A longitudinal study conducted in Seattle assessed the cognitive functions of the elderly and how such cognition can be improved through social connections (Ertel, Glymour & Berkman, 2008). In that study, it was found that in most aging people, cognition capability declines (Ertel, Glymour & Berkman, 2008). However, those that have sufficient social connections tend to have better cognition capabilities. In other words, social connections tend to reduce cognition declines in the old age. In addition, the experts of the National Institute of Health in the aging, neurological and mental health departments have added their voices. They have found that healthy brain aging is influenced by social, educational, biological and demographic determinists (Ertel, Glymour & Berkman, 2008). It has been shown that the impact of social connectedness overrides the other factors thus emphasizing the significance of this factor. An epidemiological study involving 2000 participants and basing on social involvement on their well-being provided significant findings (Ertel, Glymour & Berkman, 2008). It was shown that the elderly with high social activities boosted their life expectancy by thirteen years.

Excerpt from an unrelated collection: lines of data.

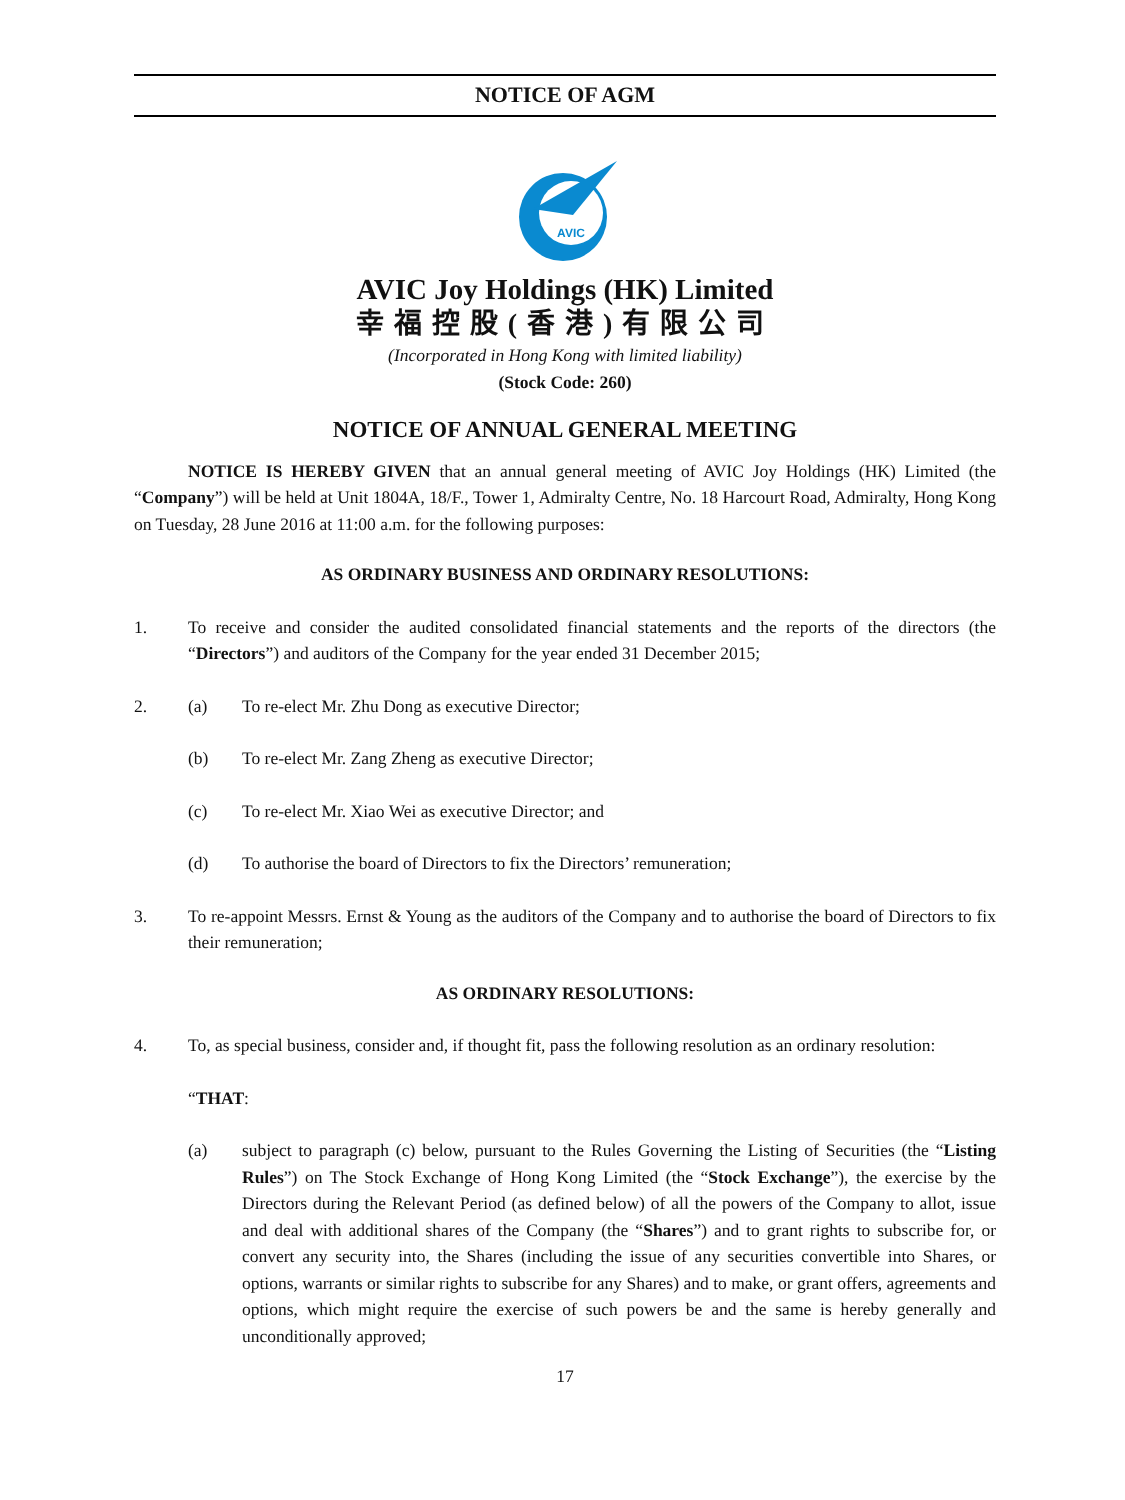NOTICE OF AGM
AVIC
AVIC Joy Holdings (HK) Limited
幸福控股(香港)有限公司
(Incorporated in Hong Kong with limited liability)
(Stock Code: 260)
NOTICE OF ANNUAL GENERAL MEETING
NOTICE IS HEREBY GIVEN that an annual general meeting of AVIC Joy Holdings (HK) Limited (the “Company”) will be held at Unit 1804A, 18/F., Tower 1, Admiralty Centre, No. 18 Harcourt Road, Admiralty, Hong Kong on Tuesday, 28 June 2016 at 11:00 a.m. for the following purposes:
AS ORDINARY BUSINESS AND ORDINARY RESOLUTIONS:
1. To receive and consider the audited consolidated financial statements and the reports of the directors (the “Directors”) and auditors of the Company for the year ended 31 December 2015;
2. (a) To re-elect Mr. Zhu Dong as executive Director;
(b) To re-elect Mr. Zang Zheng as executive Director;
(c) To re-elect Mr. Xiao Wei as executive Director; and
(d) To authorise the board of Directors to fix the Directors’ remuneration;
3. To re-appoint Messrs. Ernst & Young as the auditors of the Company and to authorise the board of Directors to fix their remuneration;
AS ORDINARY RESOLUTIONS:
4. To, as special business, consider and, if thought fit, pass the following resolution as an ordinary resolution:
“THAT:
(a) subject to paragraph (c) below, pursuant to the Rules Governing the Listing of Securities (the “Listing Rules”) on The Stock Exchange of Hong Kong Limited (the “Stock Exchange”), the exercise by the Directors during the Relevant Period (as defined below) of all the powers of the Company to allot, issue and deal with additional shares of the Company (the “Shares”) and to grant rights to subscribe for, or convert any security into, the Shares (including the issue of any securities convertible into Shares, or options, warrants or similar rights to subscribe for any Shares) and to make, or grant offers, agreements and options, which might require the exercise of such powers be and the same is hereby generally and unconditionally approved;
17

Another important statistic that was reported indicated that cognitive potential also improved following involvement in social activities (Ertel, Glymour & Berkman, 2008). In addition, it has been noted that trajectories on social relations and cognition have to be conducted for a long period if any positive association has to be realized. In fact, studies that have registered a positive association between these two factors ranged from 5-7 years. Improved social integration, engagement with family and strong ties with friends improve cognitive function in the old age (Ertel, Glymour & Berkman, 2008).
In summary, this paper was based on the findings reported by Huxhold, Miche and Schuz (2013). These authors found that social associations influence the well-being (health) of people including the old. In addition, social associations change with age. An association with friends leads to improved life satisfaction and PA in the old age than an association with family. Different studies in this paper have shown that people with many social connections have better health outcomes than their less socially connected counterparts. More socially connected people have less cognitive decline with aging and better prognoses when they encounter chronic life-threatening conditions, greater resistance to infectious diseases and they tend to live longer. In short, this paper has found that improved social connectedness boosts cognitive activity and physical health in the old age. However, there are some areas that need additional research. Data on the mechanism through which improved social connectedness improves cognition and physical health in the old age are still limited. In addition, in order to establish a connection between the two factors (social integration and well-being), prospective community, social integration and longitudinal studies must be conducted for a long period (over five years). Studies that are conducted for a short period (less than two years) do not provide substantial connections.